== RECORDS SUPPLIED ==
_ _ _ _ _
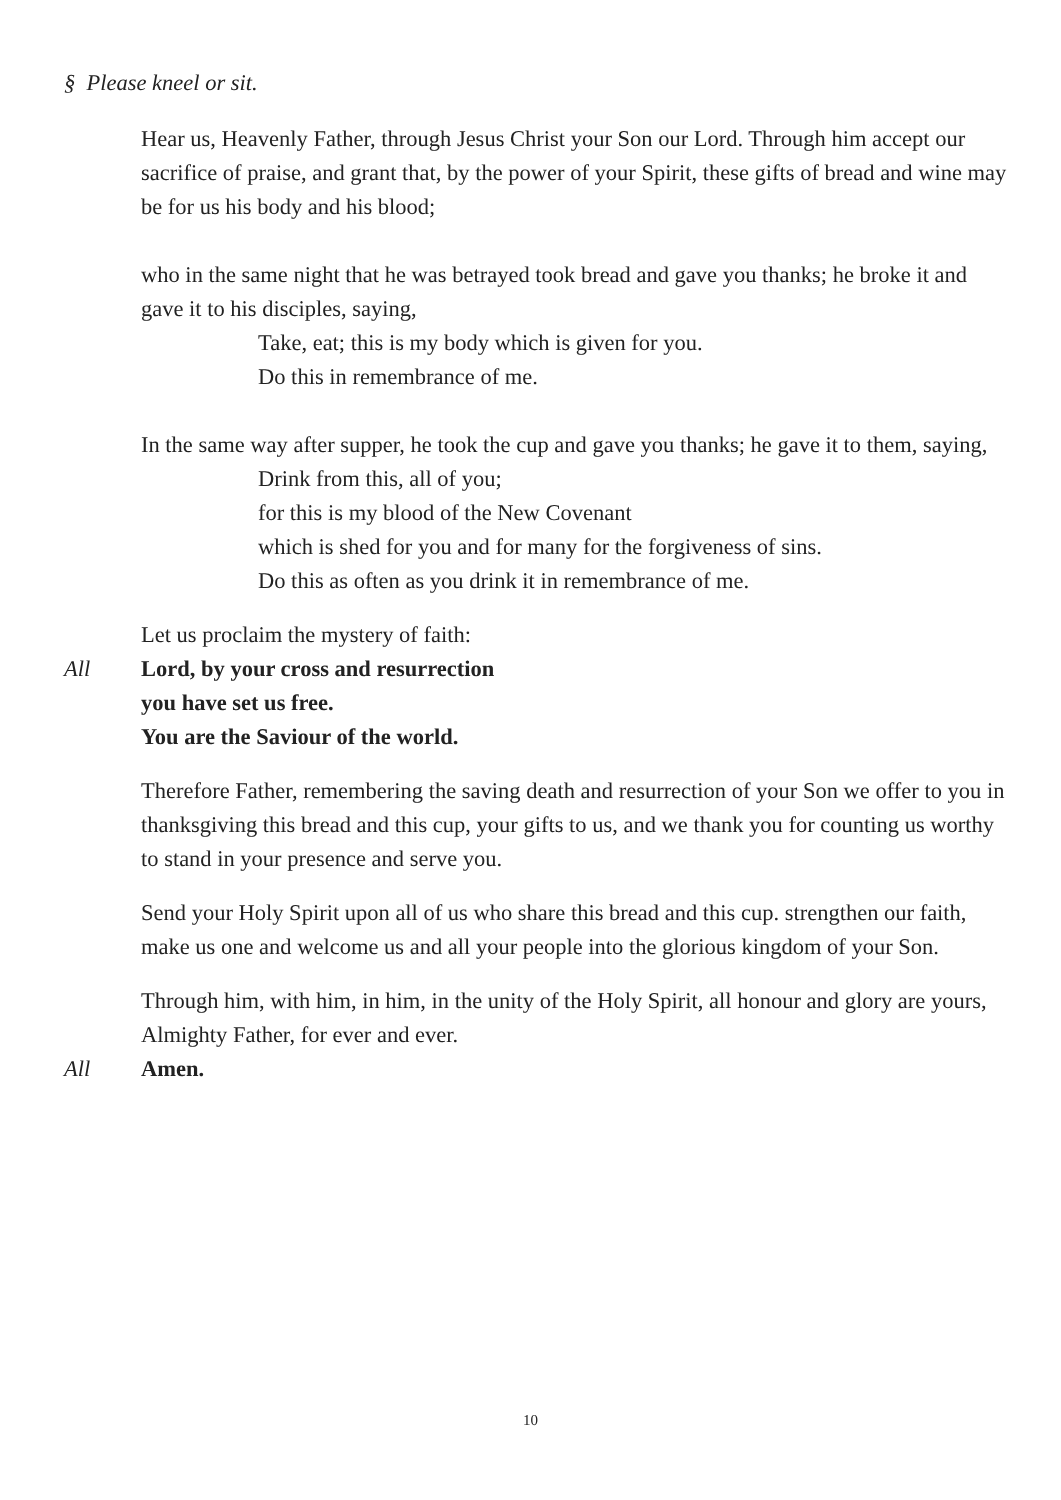§ Please kneel or sit.
Hear us, Heavenly Father, through Jesus Christ your Son our Lord. Through him accept our sacrifice of praise, and grant that, by the power of your Spirit, these gifts of bread and wine may be for us his body and his blood;
who in the same night that he was betrayed took bread and gave you thanks; he broke it and gave it to his disciples, saying,
Take, eat; this is my body which is given for you.
Do this in remembrance of me.
In the same way after supper, he took the cup and gave you thanks; he gave it to them, saying,
Drink from this, all of you;
for this is my blood of the New Covenant
which is shed for you and for many for the forgiveness of sins.
Do this as often as you drink it in remembrance of me.
Let us proclaim the mystery of faith:
All Lord, by your cross and resurrection
you have set us free.
You are the Saviour of the world.
Therefore Father, remembering the saving death and resurrection of your Son we offer to you in thanksgiving this bread and this cup, your gifts to us, and we thank you for counting us worthy to stand in your presence and serve you.
Send your Holy Spirit upon all of us who share this bread and this cup. strengthen our faith, make us one and welcome us and all your people into the glorious kingdom of your Son.
Through him, with him, in him, in the unity of the Holy Spirit, all honour and glory are yours, Almighty Father, for ever and ever.
All Amen.
10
_ _ _ _ _
== ACTIVITY ==
Within the material above, how many lines contain "that"? Only the number should be given.

== TASK RESULT ==
2